The smart people will eventually figure out the Buddhism that works, while the rest will follow society and try to make samsara perfect.

Arun said...

I feel what you're saying is that the community is very diverse, very different and that there's racism on both sides, so it's all the same thing and we really shouldn't worry about it. It reminds of "separate but equal."

G said...

Here in Thailand, it's somewhat different as living in a predominately Asian society where most of the Buddhists are Asians and not Westerners, mixing with 'ethnic Buddhists' is unavoidable. Not that this is a bad thing, for in seeing how a whole society adapts to integrating the Buddhist teachings into itself can help one's own practice.

At the same time, it's also useful to see how institutionalized religion can lose sight of its original aims - few Thai Buddhists ever consider the attainment of Nirvana - and compromise itself. That being said, it has been a privilege to live amongst the millions of Buddhists in this country.

Having written all that, it would be remiss of me not to admit that the temple that receives my main patronage is the International Forest Monastery, which is predominately inhabited by...Westerners! (Most of my fellow regular lay visitors are Thai, however.)

G, at 'Buddha Space'.

Carla said...

I live in England, and there are very few sanghas of any type. You can find them in major cities, but the rest of us are on our own. That has been my perception and experience at least in the Midlands. I am a solitary practitioner and am not sure I would be welcome in any community as my practice is mostly a humanist Dharma-Way (a la Steven Batchelor) with strong leanings toward Thich Nhat Hanh's Zen, but with some mantra chanting and yoga thrown in. A mish-mash, good little 'nightstand Buddhist' that I am! *wink* So I have no experience of being discriminated against by Asian Buddhists. I have, however, encountered factionalism and arguing on Buddhist message boards to rival all that I ever experienced growing up in the US Bible belt amongst Christians. And for this reason, I avoid those websites. I don't want to argue doctrine, and I don't want to follow cultural tradition. I just want to find the middle way. :)

Zen said...

NOT all Buddhist in the West are White or Asian...

They call him James Ure said...

Great commments everyone. Carla, I'm a similar kind of Buddhist :)

Zen: Thank-you for raising that point. I apologize profusely to all for making that glaring error. I had the best of intentions. Bowing...

blue fire said...

I am an asian looking person but I was always with Caucasian buddhist. I do feel some discrimination just because I look different, but when start talking everything seems normal. But it's just that important "opening" impression even though we must stop that pre-conceptual thoughts but we are not yet Buddhas. It was nice to discover your blog

They call him James Ure said...

Blue Fire:

I think one of the best ways to bridge differences is through sharing meals. Some of the best conversations and bonds are made while eating.

Ambud said...

I agree that much of this is cultural, but what about the inherently different practices in different regions and sects of buddhism itself?
A zen buddhist for example might not find compatibility with a Mahayana buddhist and so forth.

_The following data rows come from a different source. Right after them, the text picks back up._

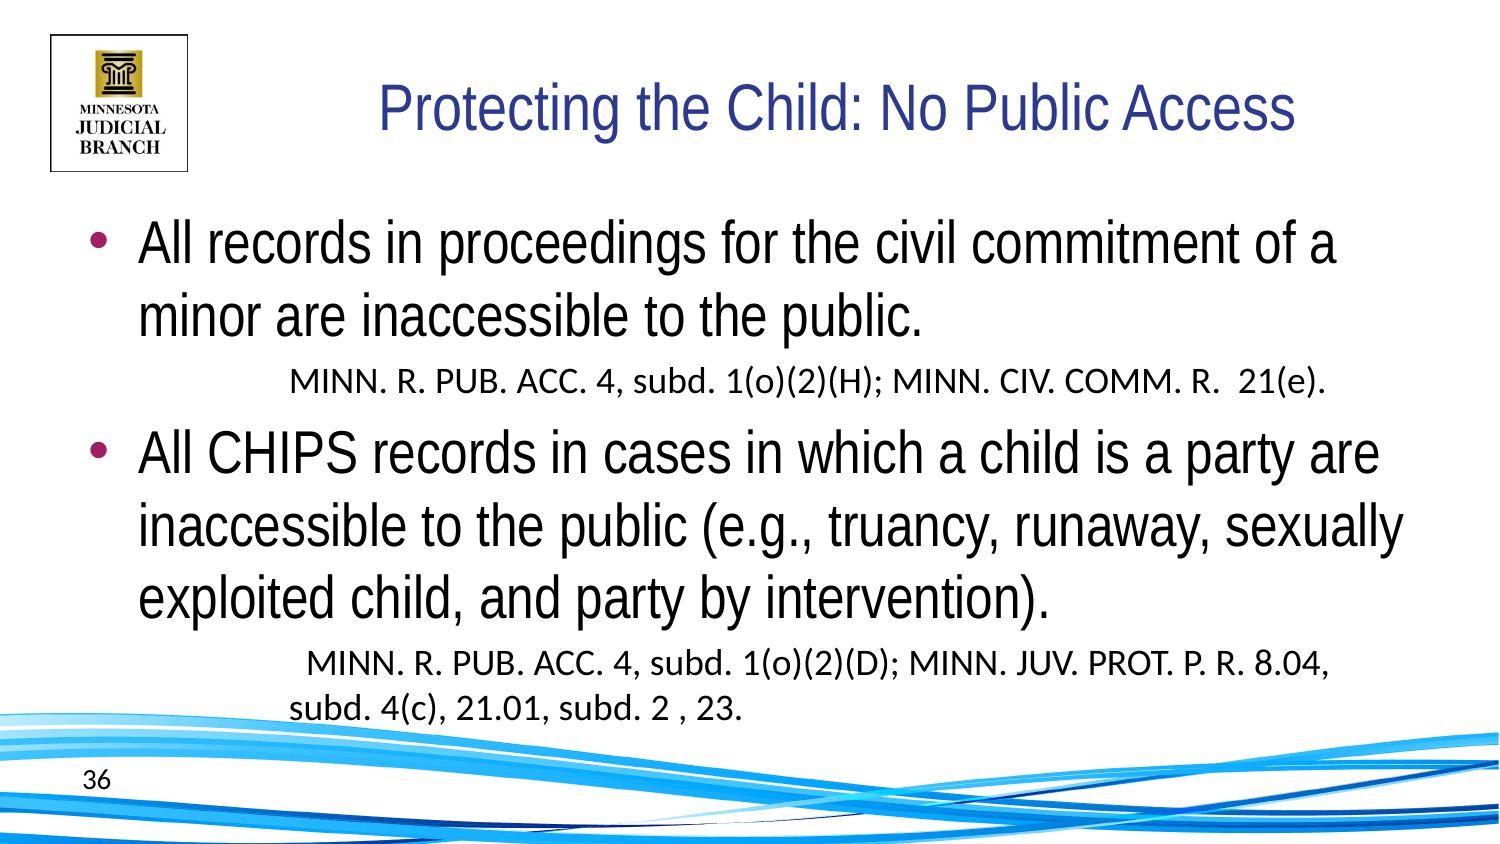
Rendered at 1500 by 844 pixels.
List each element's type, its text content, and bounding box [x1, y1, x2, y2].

picture [50, 34, 188, 172]
picture [0, 713, 1499, 844]
title Protecting the Child: No Public Access [249, 33, 1425, 175]
list All records in proceedings for the civil commitment of a minor are inaccessible to the public. MINN. R. PUB. ACC. 4, subd. 1(o)(2)(H); MINN. CIV. COMM. R. 21(e). All CHIPS records in cases in which a child is a party are inaccessible to the public (e.g., truancy, runaway, sexually exploited child, and party by intervention). MINN. R. PUB. ACC. 4, subd. 1(o)(2)(D); MINN. JUV. PROT. P. R. 8.04, subd. 4(c), 21.01, subd. 2 , 23. [75, 196, 1425, 754]
slide_number 36 [37, 759, 125, 797]
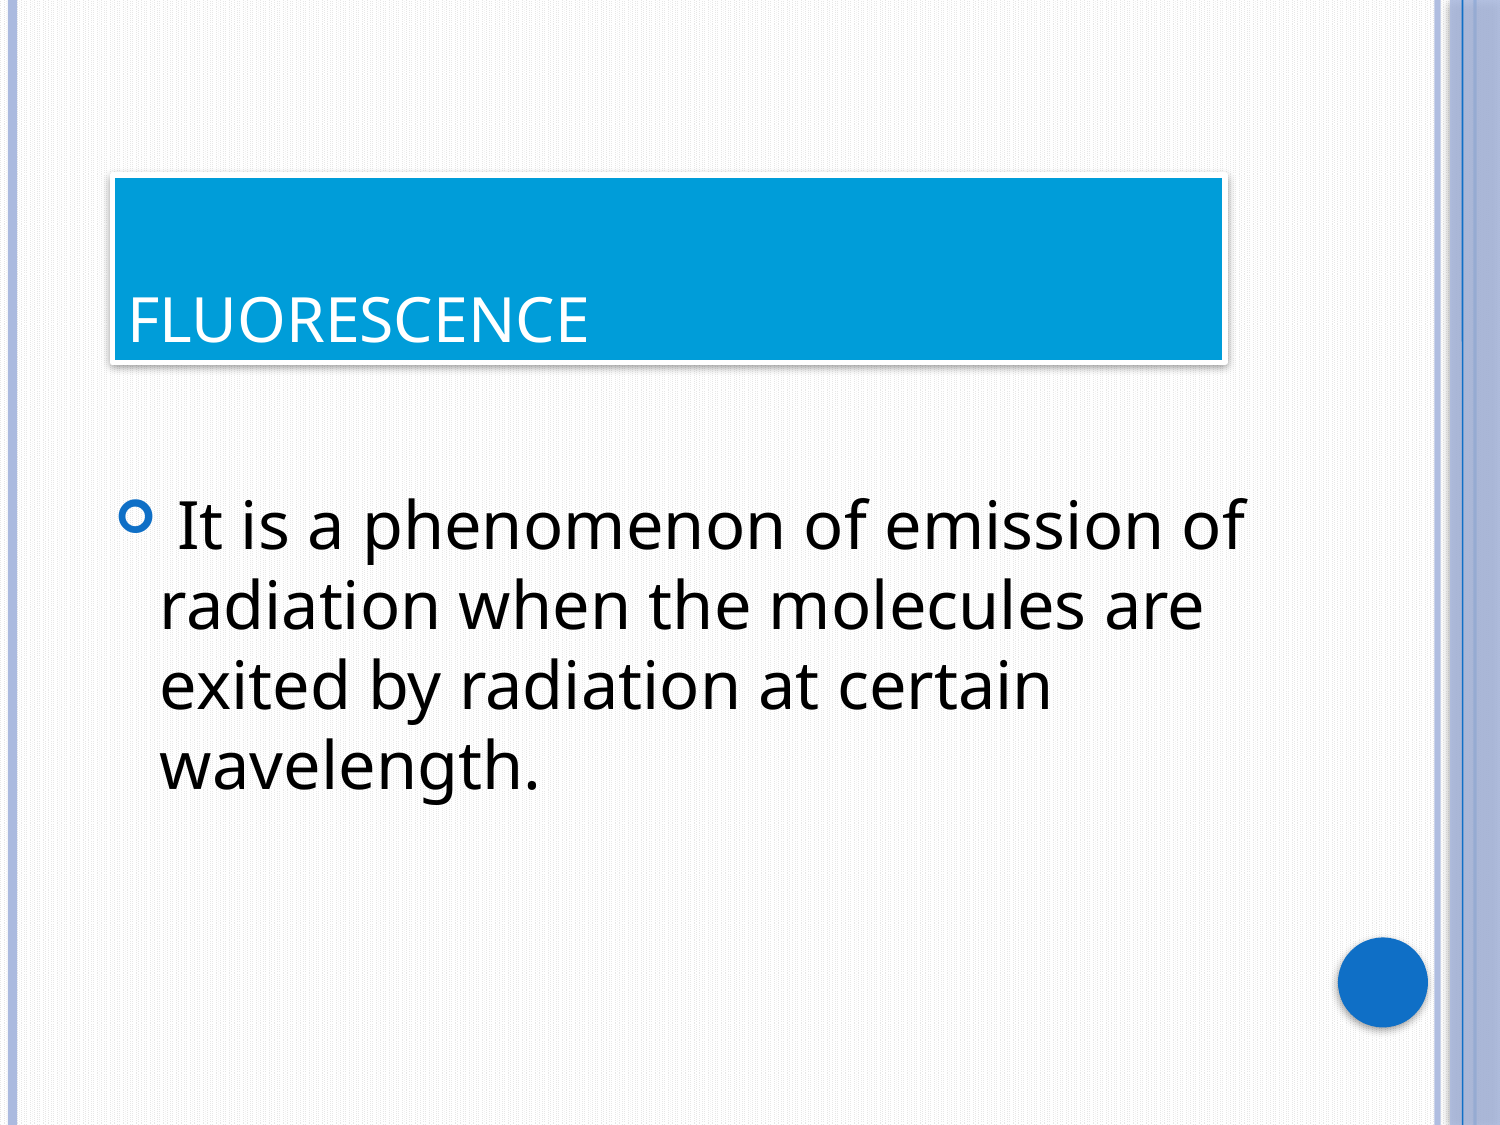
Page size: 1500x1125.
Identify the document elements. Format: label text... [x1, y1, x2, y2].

list It is a phenomenon of emission of radiation when the molecules are exited by radiation at certain wavelength. [99, 474, 1325, 863]
title Fluorescence [110, 172, 1228, 365]
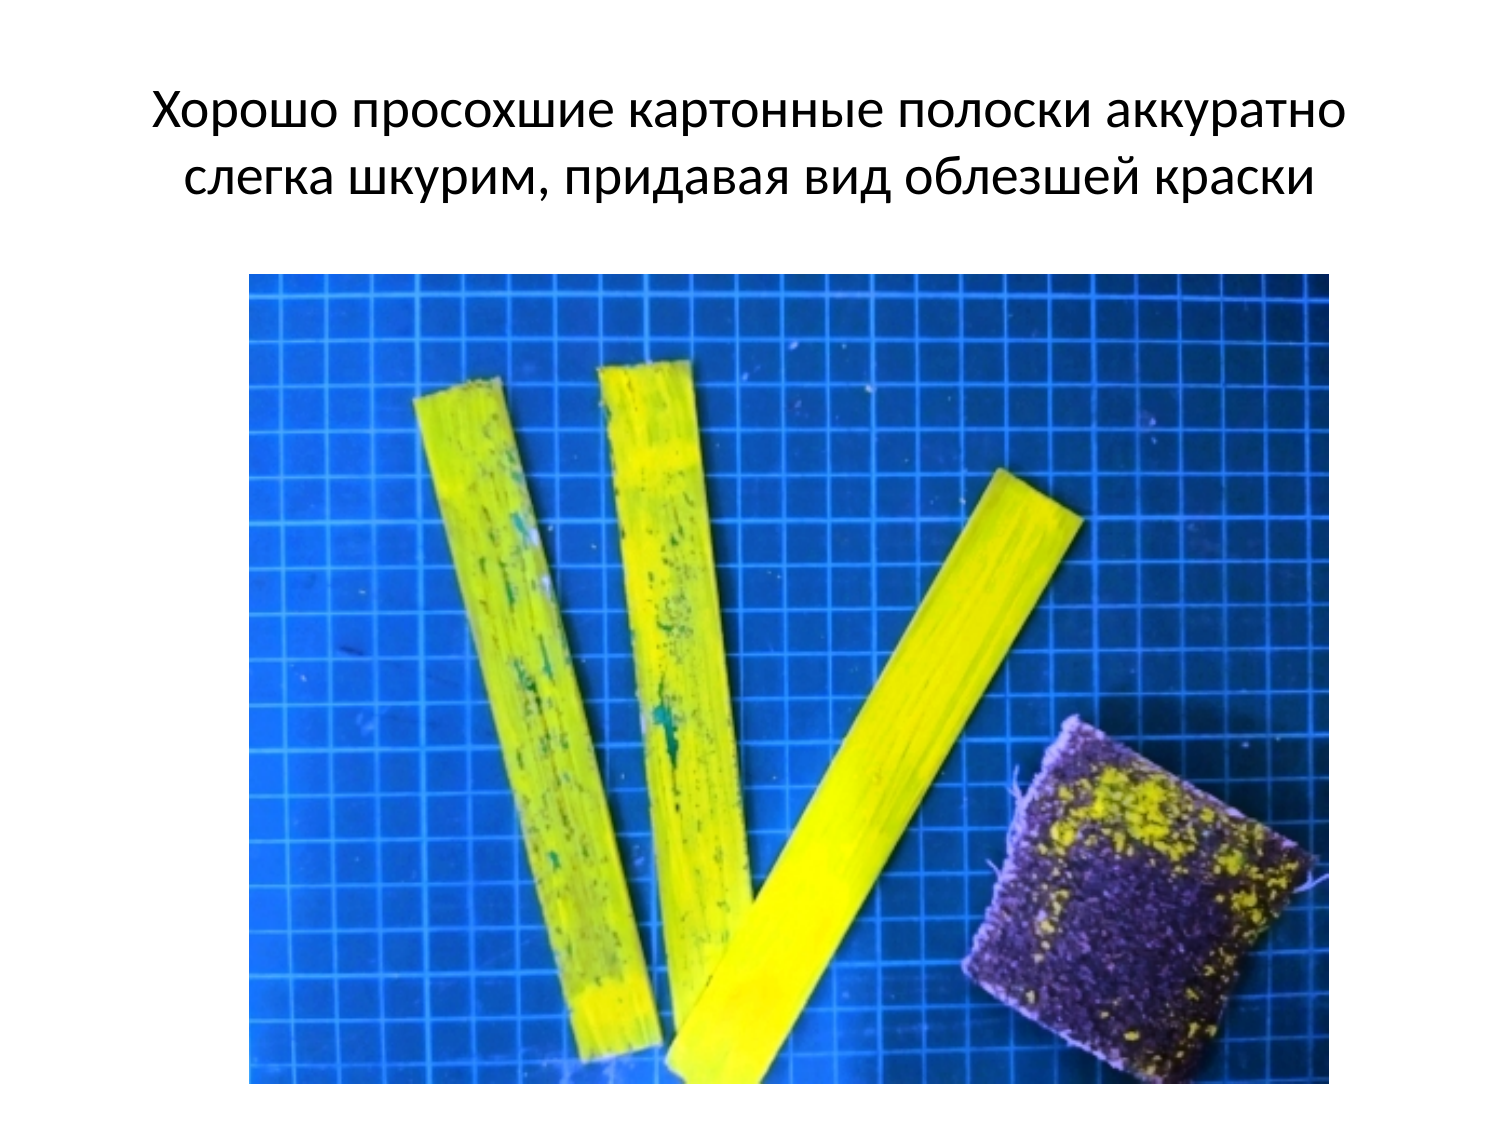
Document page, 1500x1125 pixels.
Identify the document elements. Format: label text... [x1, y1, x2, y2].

title Хорошо просохшие картонные полоски аккуратно слегка шкурим, придавая вид облезшей краски [75, 45, 1425, 233]
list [249, 274, 1329, 1084]
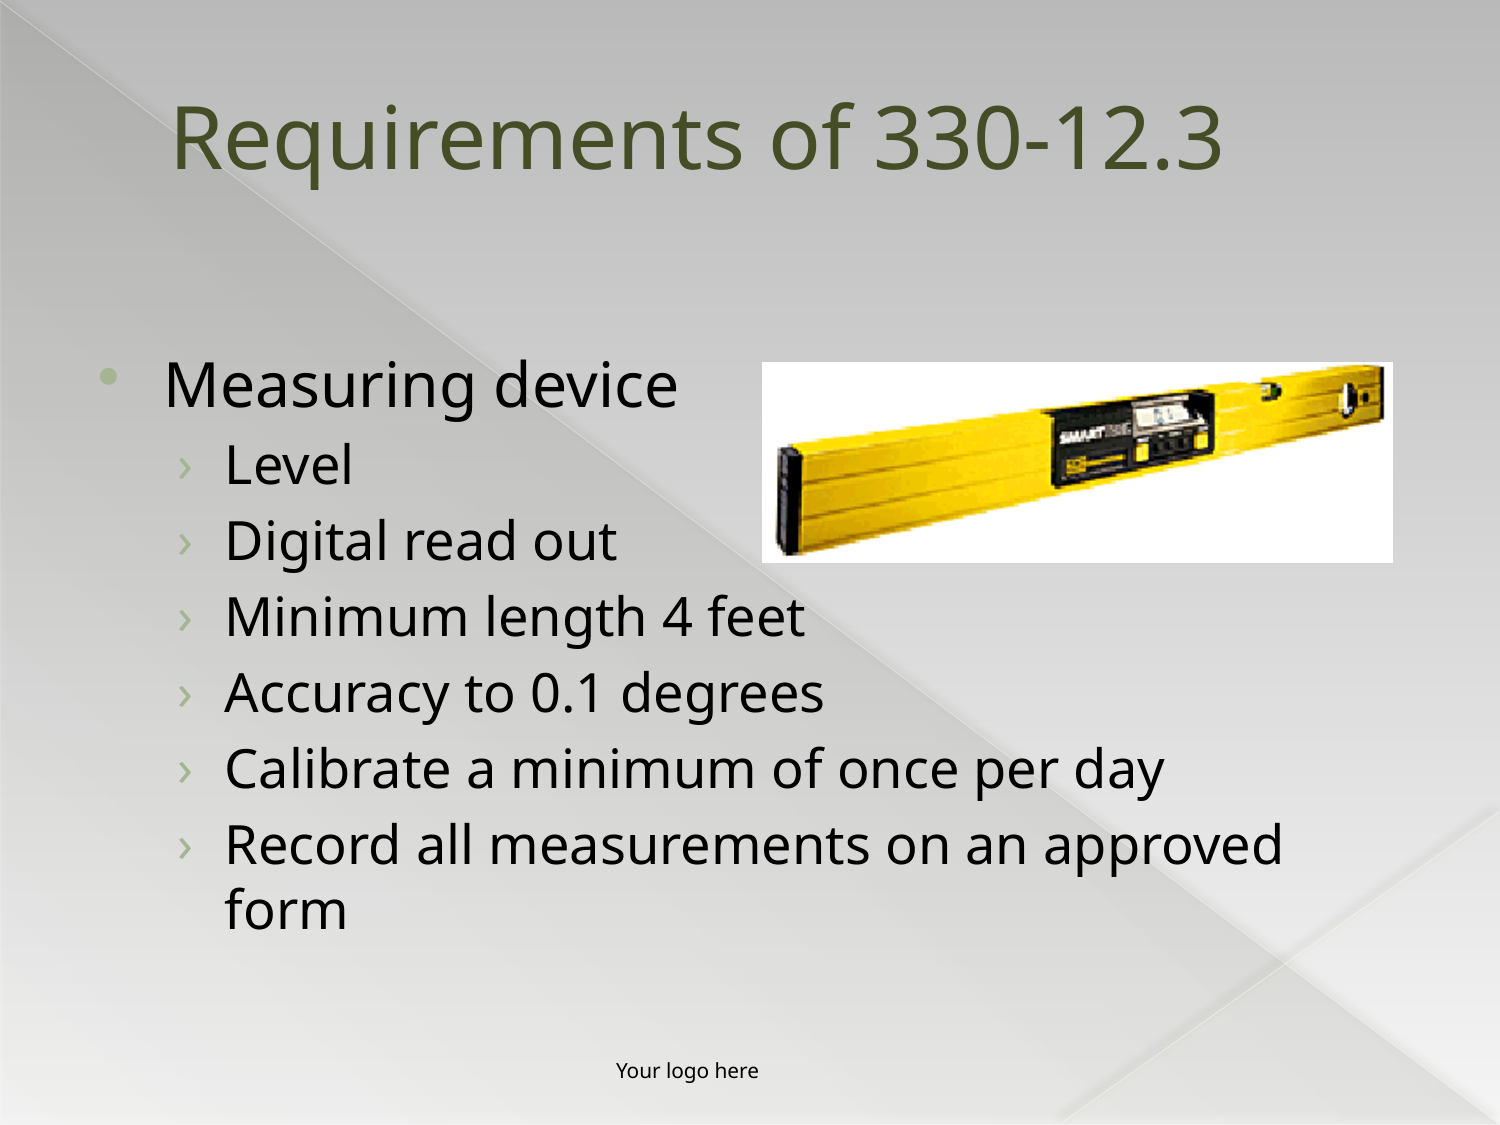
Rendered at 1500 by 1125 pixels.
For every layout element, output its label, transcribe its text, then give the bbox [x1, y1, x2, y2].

picture [762, 362, 1393, 563]
title Requirements of 330-12.3 [75, 43, 1425, 225]
footer Your logo here [75, 1044, 774, 1094]
list Measuring device Level Digital read out Minimum length 4 feet Accuracy to 0.1 degrees Calibrate a minimum of once per day Record all measurements on an approved form [75, 249, 1425, 1013]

They call him James Ure said...


You make a great point. There are too many other factors to simply say that racism is the reason there are separate communities in American Buddhism.

As you said, American Buddhism is a very general category.

vickeycheng said...

I am in Las Cruces, New Mexico, one of the Catholic area in the United States. As an Asian and Buddhism, I have to say that I respect all Buddhism and the way they practice regardless their race and culture background.
Unfortunately, I have to say that there are some discriminations among the Buddhists regardless in the issue of Buddhism practices, the race, the interpretation,etc. These are something completely unacceptable. In the land of the Buddha, all Buddhas are equally important, and the most important, they all respect each others. We called ourselves Buddhists, we should all treat each other equally and with respect no matter who you are and how you practice.